Other Press | June 29, 2021
In Zülfü Livaneli’s Disquiet, translated from the Turkish by Brendan Freely, the narrator Ibrahim says, “I want to remember that I’m a human being.” To remember his humanity, Ibrahim believes he must help Meleknaz, the fiancée of his deceased friend, Hussein. His desire to help seems harmless at first, but as the novel progresses, his desire becomes increasingly disquieting: he tracks down Meleknaz and stalks her through Istanbul’s streets to discover where she lives. When Meleknaz tells him that “compassion is a part of cruelty,” it’s clear that Ibrahim’s compassion is directly connected to the book’s cruelty—the Ezidi genocide that took place in northern Syria from 2015 to 2019.
Much of the novel interrogates the connections such poles—compassion or cruelty, good or evil, angel or devil, East or West, human or inhuman. Ibrahim notices these extremes after he returns to his hometown of Mardin, in southeastern Turkey on the border with Syria, at the beginning of the book after learning Hussein was murdered. In Mardin, he revisits old friends and their family to listen to their stories—told in monologue—about how compassionate Hussein fell in love with “the devil” Meleknaz as he made his medical rounds in the Syrian refugee camps, abandoning his beautiful fiancé for her. On top of that, people believe that Meleknaz’s marriage was doomed from the start, as both of their religions, his, Muslim, and hers, Ezidi, forbade them to marry.
Upon hearing stories about Meleknaz and the Ezidis, Ibrahim starts to question what it means to be human amongst so much bloodshed and cruelty. The Ezidis have one of the least-understood and most-persecuted religions in the region. They worship a Peacock Angel that ISIS (and many of the non-fundamentalist Muslims in this book) believe is a devil. For this reason, in 2015, ISIS soldiers fighting in the Syrian Civil War invaded the Ezidi villages in northern Syria. ISIS killed the men, sent the young male children to fundamentalist schools, and abducted the women and young girls to be sold into sexual slavery. The Ezidi genocide is the novel’s ultimate inhumanity, evil, and cruelty and is told to Ibrahim by Meleknaz’s friend Zalin with the flat effect of a trauma victim, heightening its horror.

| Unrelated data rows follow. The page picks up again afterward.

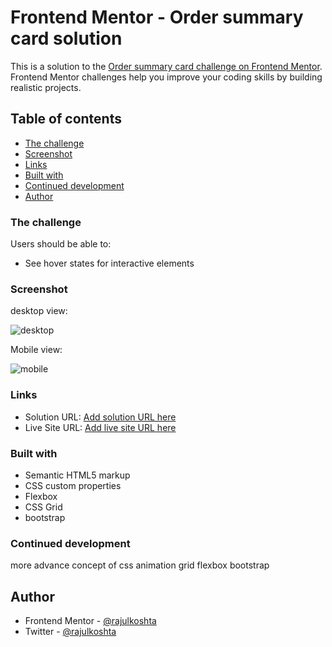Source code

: # Frontend Mentor - Order summary card solution

This is a solution to the [Order summary card challenge on Frontend Mentor](https://www.frontendmentor.io/challenges/order-summary-component-QlPmajDUj). Frontend Mentor challenges help you improve your coding skills by building realistic projects. 

## Table of contents

  - [The challenge](#the-challenge)
  - [Screenshot](#screenshot)
  - [Links](#links)
  - [Built with](#built-with)
  - [Continued development](#continued-development)
  - [Author](#author)

### The challenge

Users should be able to:

- See hover states for interactive elements

### Screenshot
desktop view:

![desktop](https://user-images.githubusercontent.com/77954495/130108965-de198f69-3b16-4489-b86e-c96910ba5d7d.png)

Mobile view:

![mobile](https://user-images.githubusercontent.com/77954495/130109006-ec52320c-83a5-41c6-9a0a-d32d42076805.png)



### Links

- Solution URL: [Add solution URL here](https://your-solution-url.com)
- Live Site URL: [Add live site URL here](https://your-live-site-url.com)

### Built with

- Semantic HTML5 markup
- CSS custom properties
- Flexbox
- CSS Grid
- bootstrap

### Continued development

more advance concept of css 
animation 
grid 
flexbox
bootstrap

## Author


- Frontend Mentor - [@rajulkoshta](https://www.frontendmentor.io/profile/rajulkoshta)
- Twitter - [@rajulkoshta](https://www.twitter.com/rajulkoshta)

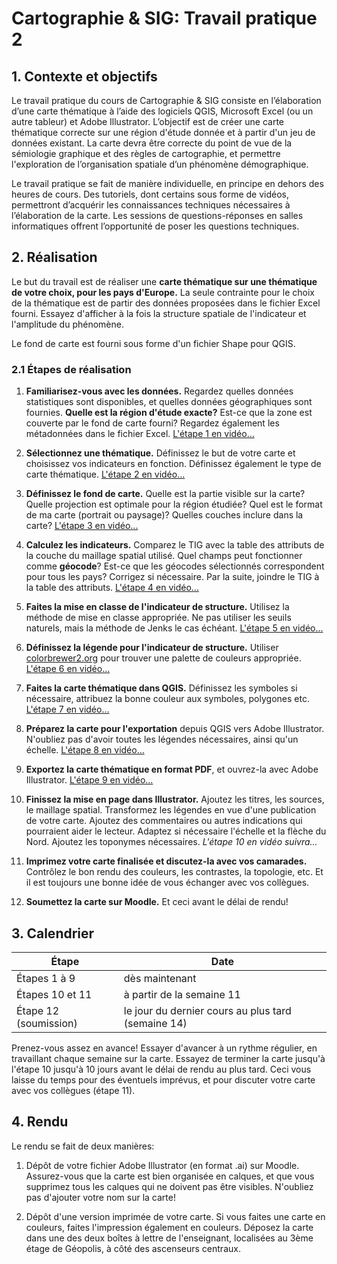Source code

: # Cartographie & SIG: Travail pratique 2## 1. Contexte et objectifsLe travail pratique du cours de Cartographie & SIG consiste en l’élaboration d’une carte thématique à l’aide des logiciels QGIS, Microsoft Excel (ou un autre tableur) et Adobe Illustrator. L’objectif est de créer une carte thématique correcte sur une région d'étude donnée et à partir d'un jeu de données existant. La carte devra être correcte du point de vue de la sémiologie graphique et des règles de cartographie, et permettre l'exploration de l’organisation spatiale d’un phénomène démographique.Le travail pratique se fait de manière individuelle, en principe en dehors des heures de cours. Des tutoriels, dont certains sous forme de vidéos, permettront d’acquérir les connaissances techniques nécessaires à l’élaboration de la carte. Les sessions de questions-réponses en salles informatiques offrent l’opportunité de poser les questions techniques.## 2.	RéalisationLe but du travail est de réaliser une **carte thématique sur une thématique de votre choix, pour les pays d'Europe.** La seule contrainte pour le choix de la thématique est de partir des données proposées dans le fichier Excel fourni. Essayez d'afficher à la fois la structure spatiale de l'indicateur et l'amplitude du phénomène.Le fond de carte est fourni sous forme d'un fichier Shape pour QGIS.### 2.1 Étapes de réalisation1. **Familiarisez-vous avec les données.** Regardez quelles données statistiques sont disponibles, et quelles données géographiques sont fournies. **Quelle est la région d'étude exacte?** Est-ce que la zone est couverte par le fond de carte fourni? Regardez également les métadonnées dans le fichier Excel. [L'étape 1 en vidéo...](https://youtu.be/h99J-xgdgLI)2. **Sélectionnez une thématique.** Définissez le but de votre carte et choisissez vos indicateurs en fonction. Définissez également le type de carte thématique. [L'étape 2 en vidéo...](https://youtu.be/qjvVAz0oFaU)3. **Définissez le fond de carte.** Quelle est la partie visible sur la carte? Quelle projection est optimale pour la région étudiée? Quel est le format de ma carte (portrait ou paysage)? Quelles couches inclure dans la carte? [L'étape 3 en vidéo...](https://youtu.be/6hJUB0rBcK4)4. **Calculez les indicateurs.** Comparez le TIG avec la table des attributs de la couche du maillage spatial utilisé. Quel champs peut fonctionner comme **géocode**? Est-ce que les géocodes sélectionnés correspondent pour tous les pays? Corrigez si nécessaire. Par la suite, joindre le TIG à la table des attributs. [L'étape 4 en vidéo...](https://youtu.be/5DbfnNqA4SQ)5. **Faites la mise en classe de l'indicateur de structure.** Utilisez la méthode de mise en classe appropriée. Ne pas utiliser les seuils naturels, mais la méthode de Jenks le cas échéant. [L'étape 5 en vidéo...](https://youtu.be/gmI1Dqx2bRo)6. **Définissez la légende pour l'indicateur de structure.** Utiliser [colorbrewer2.org](http://colorbrewer2.org) pour trouver une palette de couleurs appropriée. [L'étape 6 en vidéo...](https://youtu.be/kauMUSKrzqg)7. **Faites la carte thématique dans QGIS.** Définissez les symboles si nécessaire, attribuez la bonne couleur aux symboles, polygones etc. [L'étape 7 en vidéo...](https://youtu.be/rBPu6d8qwiA)8. **Préparez la carte pour l'exportation** depuis QGIS vers Adobe Illustrator. N'oubliez pas d'avoir toutes les légendes nécessaires, ainsi qu'un échelle. [L'étape 8 en vidéo...](https://youtu.be/aN9C5QWqbR0)9. **Exportez la carte thématique en format PDF**, et ouvrez-la avec Adobe Illustrator. [L'étape 9 en vidéo...](https://youtu.be/9VuX1ZheqtA)10. **Finissez la mise en page dans Illustrator.** Ajoutez les titres, les sources, le maillage spatial. Transformez les légendes en vue d'une publication de votre carte. Ajoutez des commentaires ou autres indications qui pourraient aider le lecteur. Adaptez si nécessaire l'échelle et la flèche du Nord. Ajoutez les toponymes nécessaires. _L'étape 10 en vidéo suivra..._11. **Imprimez votre carte finalisée et discutez-la avec vos camarades.** Contrôlez le bon rendu des couleurs, les contrastes, la topologie, etc. Et il est toujours une bonne idée de vous échanger avec vos collègues.12. **Soumettez la carte sur Moodle.** Et ceci avant le délai de rendu!## 3. Calendrier|Étape       | Date ||------------|------|| Étapes 1 à 9 | dès maintenant || Étapes 10 et 11 | à partir de la semaine 11 || Étape 12 (soumission) | le jour du dernier cours au plus tard (semaine 14) |Prenez-vous assez en avance! Essayer d'avancer à un rythme régulier, en travaillant chaque semaine sur la carte. Essayez de terminer la carte jusqu'à l'étape 10 jusqu'à 10 jours avant le délai de rendu au plus tard. Ceci vous laisse du temps pour des éventuels imprévus, et pour discuter votre carte avec vos collègues (étape 11).## 4. RenduLe rendu se fait de deux manières:1. Dépôt de votre fichier Adobe Illustrator (en format .ai) sur Moodle. Assurez-vous que la carte est bien organisée en calques, et que vous supprimez tous les calques qui ne doivent pas être visibles. N'oubliez pas d'ajouter votre nom sur la carte!2. Dépôt d'une version imprimée de votre carte. Si vous faites une carte en couleurs, faites l'impression également en couleurs. Déposez la carte dans une des deux boîtes à lettre de l'enseignant, localisées au 3ème étage de Géopolis, à côté des ascenseurs centraux. 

Ibrahim’s character interviews people from these extremes and, at the same time, is the only one who resides between them. He was born in Mardin but identifies more with the West. During the day he listens to his interlocutors’ stories and, at night in his comfortable hotel room, becomes sick with thinking about the stories he heard. The more he becomes drawn into them the more his life in Istanbul feels distant and the more he becomes obsessed with closing this gap. His desire to help Meleknaz leads him to stalk her so he can learn where she lives and what he can do. With Ibrahim’s obsession, Livaneli critiques compassion as useless to trauma victims when it is used to make ourselves feel better. He is condemning us readers as we go on comfortably with our lives after hearing such horrible stories.
We also see the temporality of this self-serving compassion when Ibrahim is sent to report on Angelina Jolie’s visit to a refugee camp in Syria near Mardin. She moves through the camp, bestowing them with her presence. For the refugees, Jolie is almost a mythical figure and allows them some respite from the hardship of their lives, but it doesn’t last. In a sense, her existence in this camp feels fictional, like she was never there at all.
Though no characters in Disquiet alleviate the horrors of genocide, they cross borders, enter lives, and make real the distant traumas for us readers whose only knowledge of the Syrian Civil War is headlines. No matter what we do or don’t do with this knowledge, there is no denying that Livaneli wants us to dwell on it and make it part of our lives.